Plain-text document sources
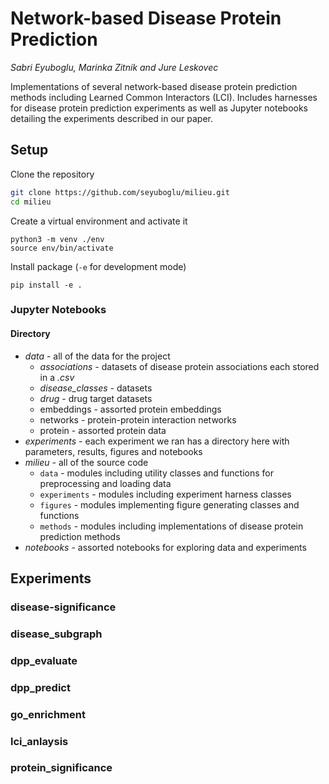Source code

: # Network-based Disease Protein Prediction

*Sabri Eyuboglu, Marinka Zitnik and Jure Leskovec*

Implementations of several network-based disease protein prediction methods including Learned Common Interactors (LCI). Includes harnesses for disease protein prediction experiments as well as Jupyter notebooks detailing the experiments described in our paper. 



## Setup

Clone the repository

```bash
git clone https://github.com/seyuboglu/milieu.git
cd milieu
```

Create a virtual environment and activate it
```
python3 -m venv ./env
source env/bin/activate
```

Install package (`-e` for development mode)

```
pip install -e .
```

### Jupyter Notebooks





#### Directory

- *data* - all of the data for the project
  - *associations* - datasets of disease protein associations each stored in a *.csv* 
  - *disease_classes* - datasets 
  - *drug* - drug target datasets
  - embeddings - assorted protein embeddings
  - networks - protein-protein interaction networks
  - protein - assorted protein data
- *experiments* - each experiment we ran has a directory here with parameters, results, figures and notebooks 
- *milieu* - all of the source code 
  - `data` - modules including utility classes and functions for preprocessing and loading data
  - `experiments` - modules including experiment harness classes
  - `figures` - modules implementing figure generating classes and functions
  - `methods` - modules including implementations of disease protein prediction methods
- *notebooks* - assorted notebooks for exploring data and experiments

## Experiments 

### disease-significance

### disease_subgraph

### dpp_evaluate

### dpp_predict

### go_enrichment

### lci_anlaysis

### protein_significance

* [TASK] Please retype the whole of the data precisely, omitting pictures.

* [REPLY]
Source code

: # Network-based Disease Protein Prediction

*Sabri Eyuboglu, Marinka Zitnik and Jure Leskovec*

Implementations of several network-based disease protein prediction methods including Learned Common Interactors (LCI). Includes harnesses for disease protein prediction experiments as well as Jupyter notebooks detailing the experiments described in our paper. 



## Setup

Clone the repository

```bash
git clone https://github.com/seyuboglu/milieu.git
cd milieu
```

Create a virtual environment and activate it
```
python3 -m venv ./env
source env/bin/activate
```

Install package (`-e` for development mode)

```
pip install -e .
```

### Jupyter Notebooks





#### Directory

- *data* - all of the data for the project
  - *associations* - datasets of disease protein associations each stored in a *.csv* 
  - *disease_classes* - datasets 
  - *drug* - drug target datasets
  - embeddings - assorted protein embeddings
  - networks - protein-protein interaction networks
  - protein - assorted protein data
- *experiments* - each experiment we ran has a directory here with parameters, results, figures and notebooks 
- *milieu* - all of the source code 
  - `data` - modules including utility classes and functions for preprocessing and loading data
  - `experiments` - modules including experiment harness classes
  - `figures` - modules implementing figure generating classes and functions
  - `methods` - modules including implementations of disease protein prediction methods
- *notebooks* - assorted notebooks for exploring data and experiments

## Experiments 

### disease-significance

### disease_subgraph

### dpp_evaluate

### dpp_predict

### go_enrichment

### lci_anlaysis

### protein_significance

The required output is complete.